MatheusPetris 11/04/2021
O bilhete que alcança o espírito
A crítica, comumente considera Félix como um rascunho de um dos personagens mais famosos da literatura brasileira: “Bentinho”. Se pensarmos nos versos de Shakespeare que inspiram o romance e o próprio Machado cita, “nossas dúvidas são traidoras e nos fazem perder o que, com frequência, poderíamos ganhar, por simples medo de arriscar”, nos lembraremos (guardada as devidas proporções) de Bentinho. Entretanto, ao contrário dele, Félix não vive um longo casamento semeado pela dúvida e pelos ciúmes, suas paranóias não permitem. Félix, não confia em ninguém, duvida de todos ao seu redor e, até o momento que se apaixona por Lívia, do sentimento do amor. Ela, em um diálogo quase no fim do livro, resume bem isso: “As dúvidas o acompanharão onde quer que nos achemos, porque elas moram eternamente no seu coração.”
No apêndice do livro, Machado sintetiza perfeitamente um aspecto central do romance: “Não quis fazer romance de costumes; tentei o esboço de uma situação e o contraste de dois caracteres”. Esses contrastes de que fala, geram vários encontros e desencontros. No entrechoque de algumas personagens, se pavimenta o caminho de outras.
Pensemos, primeiro, no antagonismo dos irmãos: Lívia e Viana. De personalidades e objetivos completamente diversos, possuem em algum nível, uma relação com Félix. E ambos, de certo modo, se auxiliam nessas relações. Já, no entrechoque das duas enamoradas por Félix, Raquel e Lívia, encontraremos as respostas para o coração e as pedras sendo cuidadosamente postas para chegarmos ao final da narrativa. Na colisão de Meneses e Félix, se estabelece uma amizade e uma mudança, fazendo com que Félix se arrependa e mude de opinião. Félix, que não crê na sinceridade dos outros (palavras dele), quer acreditar na sua própria.
Essas oposições que menciono são curiosas. Félix e Meneses, Lívia e Raquel, são oponentes, mas se comprazem, se apoiam. Mesmo que possuam objetivos claros e individuais, se acolhem. Enquanto Lívia é uma mulher madura, com um filho, Raquel é uma moça pueril e ingênua. E estas características, geram anseios uma na outra. Sendo assim, não são apenas “duas personagens” que são contrastadas, mas várias.
Existe uma semente que é lançada nesses embates em dois momentos da narrativa, e essas sementes são plantadas através de um bilhete. Em ambos, não apenas germinam, como geram uma multiplicidade do derramamento romântico e assaz doloroso da trama.

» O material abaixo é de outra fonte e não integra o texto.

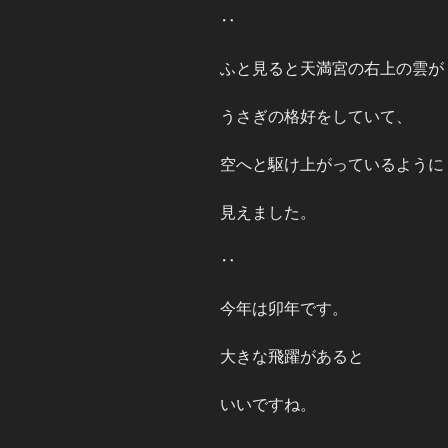
‥
ふと見ると天満宮の右上の雲が
うさぎの格好をしていて、
空へと駆け上がっているように
見えました。
‥
今年は卯年です。
大きな飛躍があると
いいですね。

Em um deles, a abertura da alma pelas linhas, um sentimento sincero e puro. Já no outro, um perfídia, uma jogada maléfica.
Todavia, o xeque-mate sofrido por Félix, talvez, só venha a reavivar as profundezas de sua total falta de confiança no outro. Se, procura se isolar para fugir dos outros e se encontrar consigo, é por ser a única saída para um cético inveterado e infeliz, que escolhendo duvidar, deixou de abraçar aquilo que poderia ter lhe confortado.